As someone else mentioned some UNIXes may still let you open() a directory. However, since we're long past the days of there being just one "UNIX filesystem" it would be impossible to interpret its contents in a portable manner.
I find it interesting to see what C was like even earlier. Notably there was an incompatible break between the 6th and 7th editions, when the compound assignment operators were flipped. It used to be "=+" instead of "+=". I guess Ritchie figured it'd be better to avoid ambiguity with expressions like "x=-1;".
Just imagine those changes in modern language. Breaking changes, oh my god, I have to rewrite my software, no way I'll ever use that language again. People were more patient at that time.
I would think it was more because it was way simpler to adjust software. People mostly used their own software, they didn't have millions of lines of code hanging around (they probably could grep all existing source code in a few hours, if needed), the authors of any software that needed changes all were available, often in the same room, and even if the languages didn't change, they would have to update their programs because they made breaking changes to their OSes every day (that may be slightly exaggerated)
Also, what language would you switch to on your Unix installation?
I actually really like the old style function definitions:
foo(a, b)
int a, b;
{
}
I was mildly disappointed when this was [relatively recently - maybe 10 years ago?] taken out of g++. (Not sure what its status has been in the language standard.) Sure, it's a WTF to most people. But if you have really long type names used more than once, it actually saves typing.
> It also notes that the equal sign before the initializer in a declaration was not present, so int x 1; would define x and initialize it with the value 1.

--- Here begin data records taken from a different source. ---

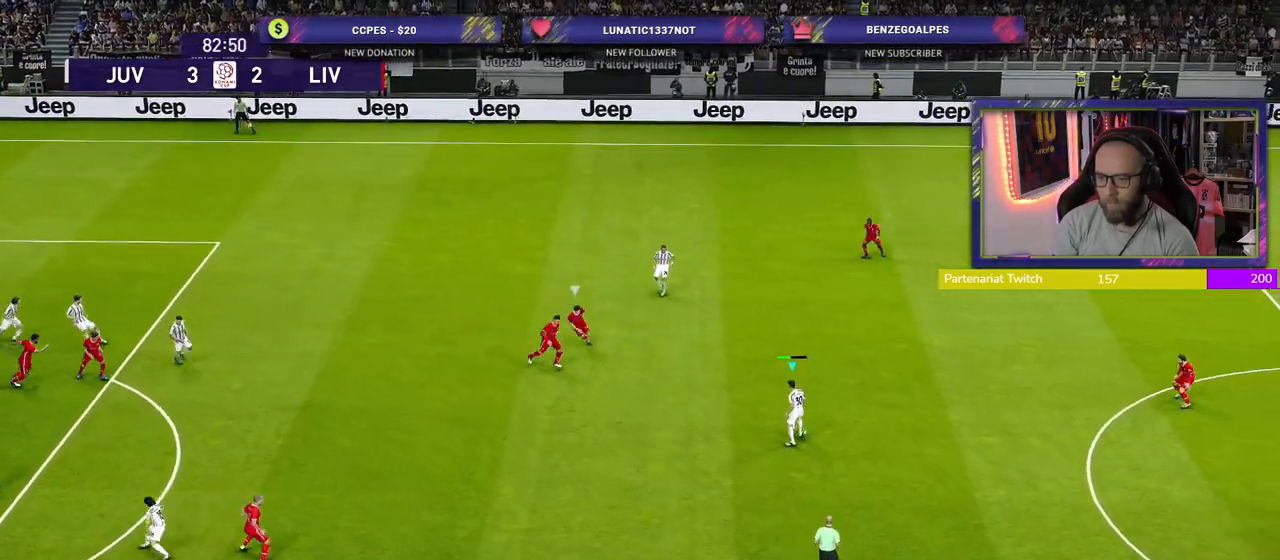
{"buttons": [], "left_stick": "down-right", "right_stick": "center", "events": []}
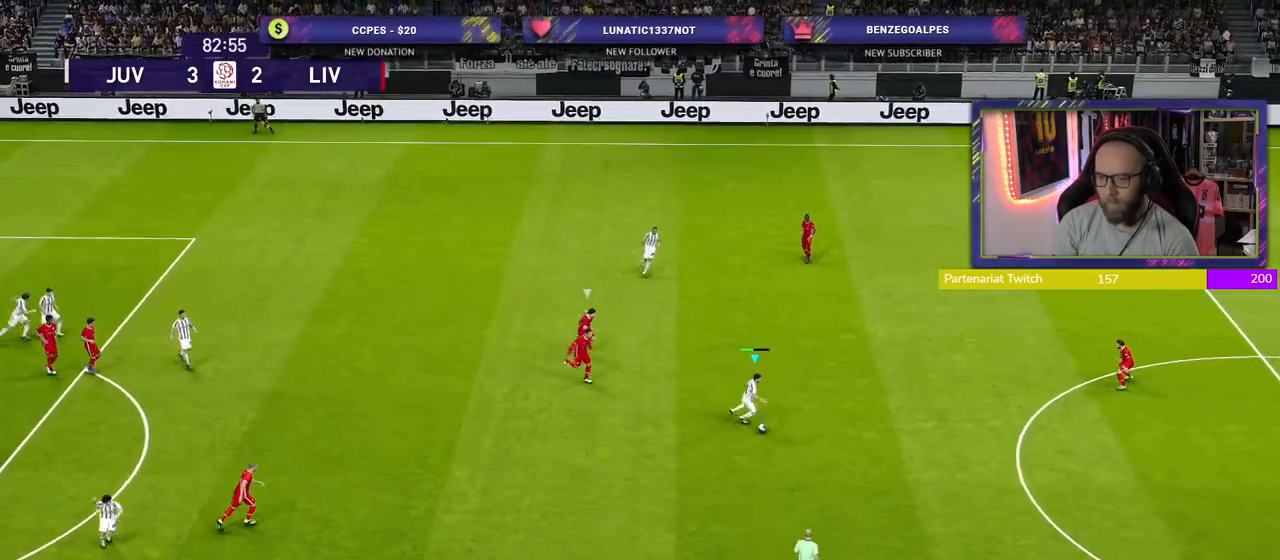
{"buttons": [], "left_stick": "down-right", "right_stick": "center", "events": [[80, "CROSS", "down"], [260, "CROSS", "up"]]}
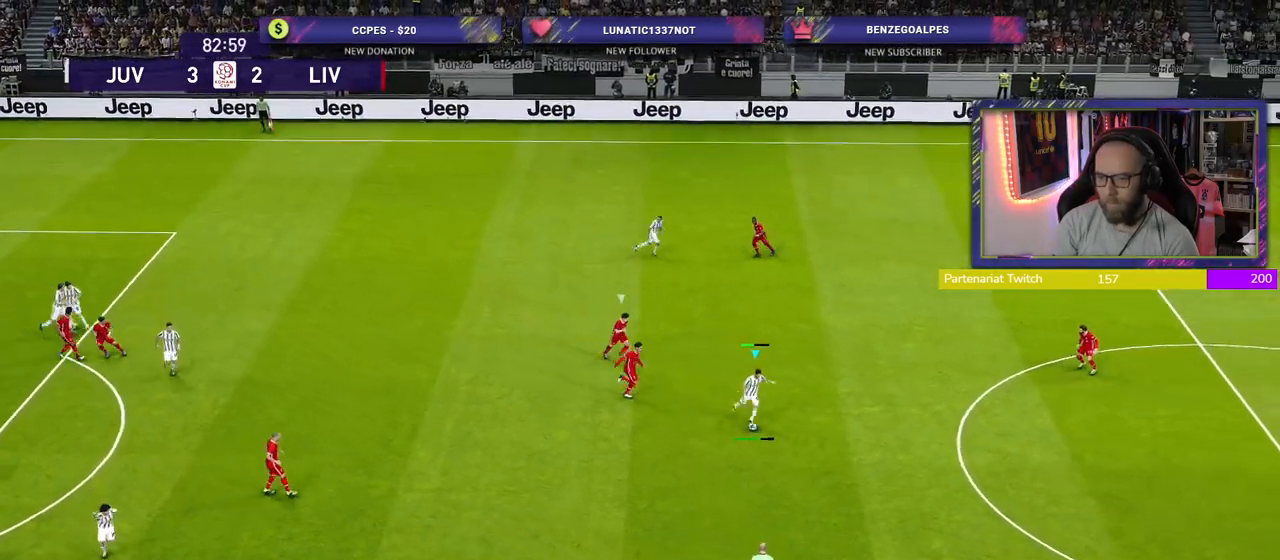
{"buttons": [], "left_stick": "center", "right_stick": "center", "events": [[20, "left_stick", "center"]]}
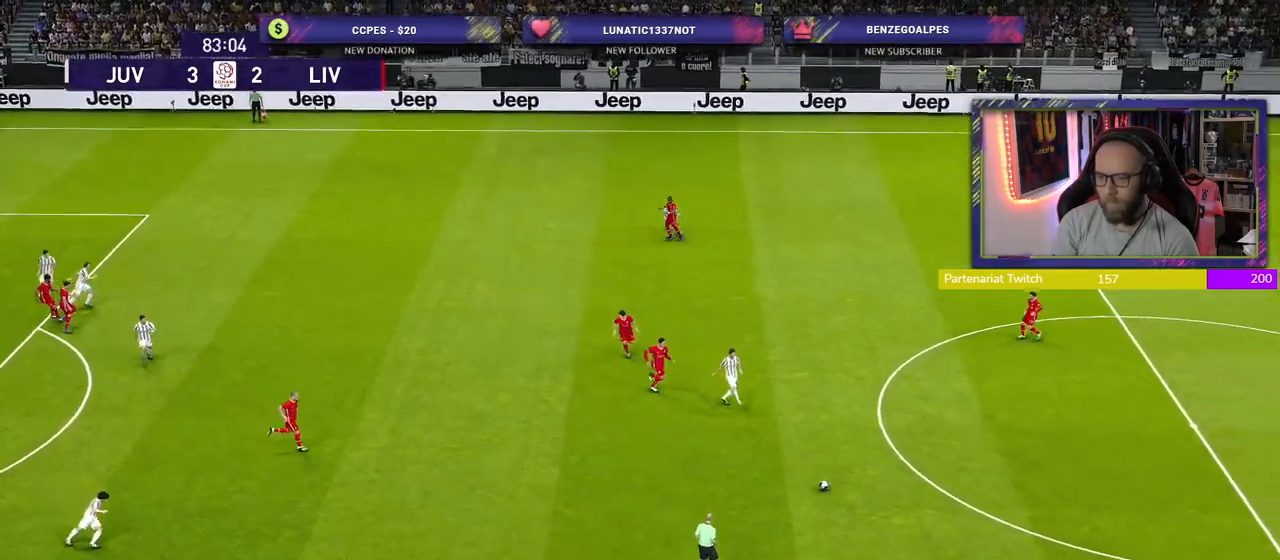
{"buttons": [], "left_stick": "center", "right_stick": "center", "events": []}
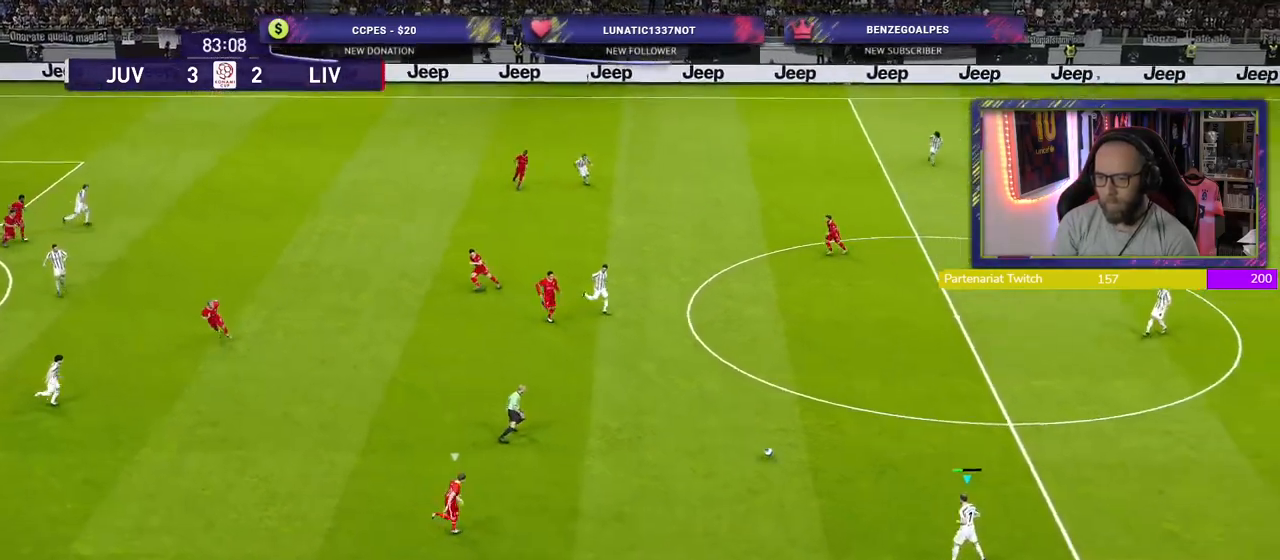
{"buttons": [], "left_stick": "up-right", "right_stick": "center", "events": [[100, "left_stick", "up-right"]]}
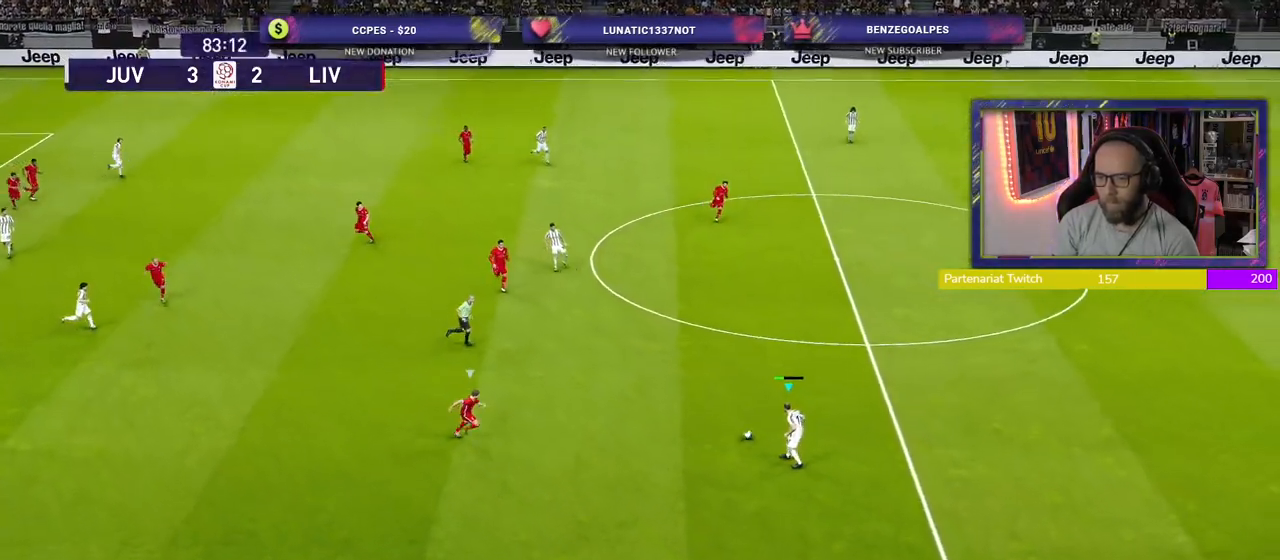
{"buttons": [], "left_stick": "up-right", "right_stick": "center", "events": [[260, "CROSS", "down"], [440, "CROSS", "up"]]}
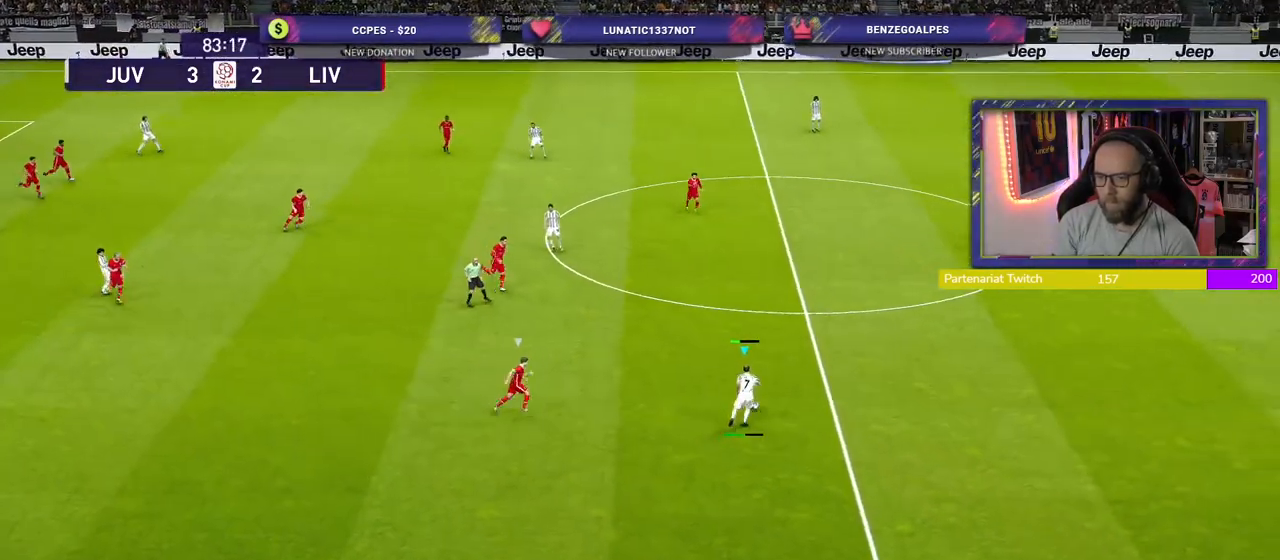
{"buttons": [], "left_stick": "center", "right_stick": "center", "events": [[260, "left_stick", "center"]]}
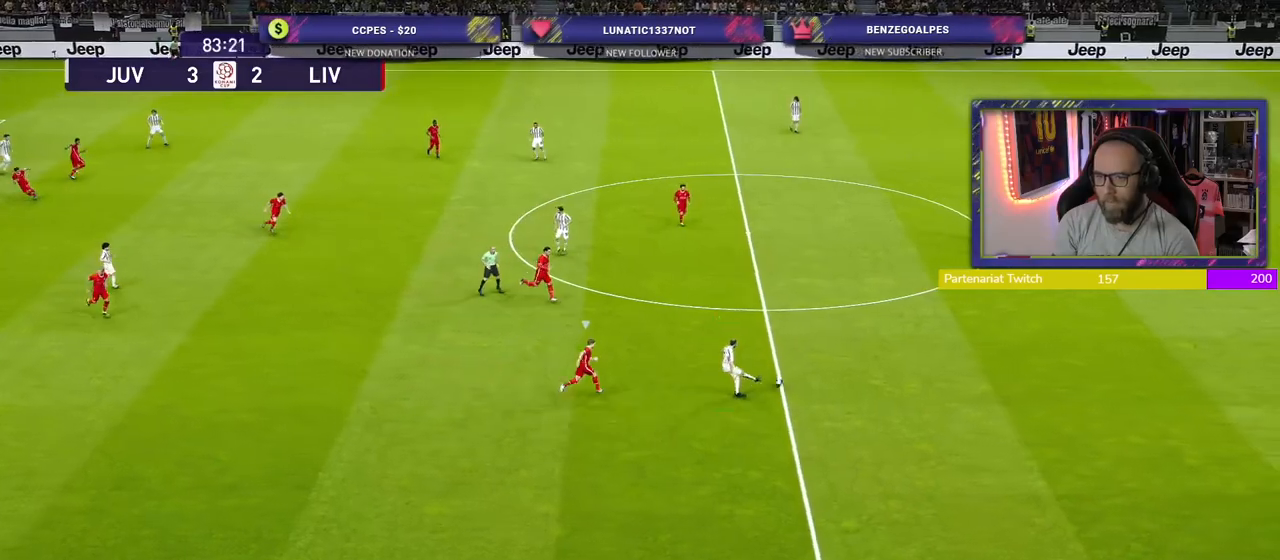
{"buttons": [], "left_stick": "up", "right_stick": "center", "events": [[440, "left_stick", "up"]]}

That isn't so scary; the parenthesized version,
int x(1)
is still seen all the time, in places like C++ constructor member initializers. It's how you actually declaratively initialize a type with that value, rather than initializing the memory with a default constructor and then getting the assignment operator called on the resulting object.
The real issue is that the parentheses in the above used to just be part of the expression, rather than required, so
int x 1
would have worked just as well. I'm fairly certain I'm glad of the change, but the previous state of affairs wasn't crazy.
I heard a story that the original indentation style that K&R wanted to use was the same as Allman, but then the printers chose to do the current K&R style to save paper.
Does any one know if that's true, or just an urban legend?
Looks as valid to me today as when I first read K&R C 25 years ago. In short K&R is terrible. If you hew to it, first you'll end up with code that is unsafe and sketchy. Second you won't learn about modern features in c, which make writing safe non-sketchy code a lot easier.
I learned this dialect of C first (though I switched to ANSI C very shortly afterward) so none of this seems all that new or surprising. Things were different in those days. Man, I feel old.
I wasn't aware of that last point. Is this the answer why we have uniquely prefixed struct members in POSIX? Such as st_* in struct stat or d_* in struct dirent? Is that just a coincidence?
Another thing that it allows you is to #define "structure member" to be something more complex, for example on Linux you get st_atime (as in struct stat) #defined to st_atim.tv_sec (and so on for ctime, mtime, st_a/c/mtim is struct timespec, with nanosecond precision).
I don't think so. I'm going from memory here, but I think in pre-K&R C it wasn't assumed that every struct/union would be given its own separate namespace.
Depends on your definition of 'needed' --- if you don't return 0 from main, your program will exit with an undefined status code, which means that if you use it from a shell script or makefile weird things might happen because your program may be considered to have failed.
Of course, ANSI C is better in just about every other way, but I still regret losing the stripped-down simplicity of K&R C.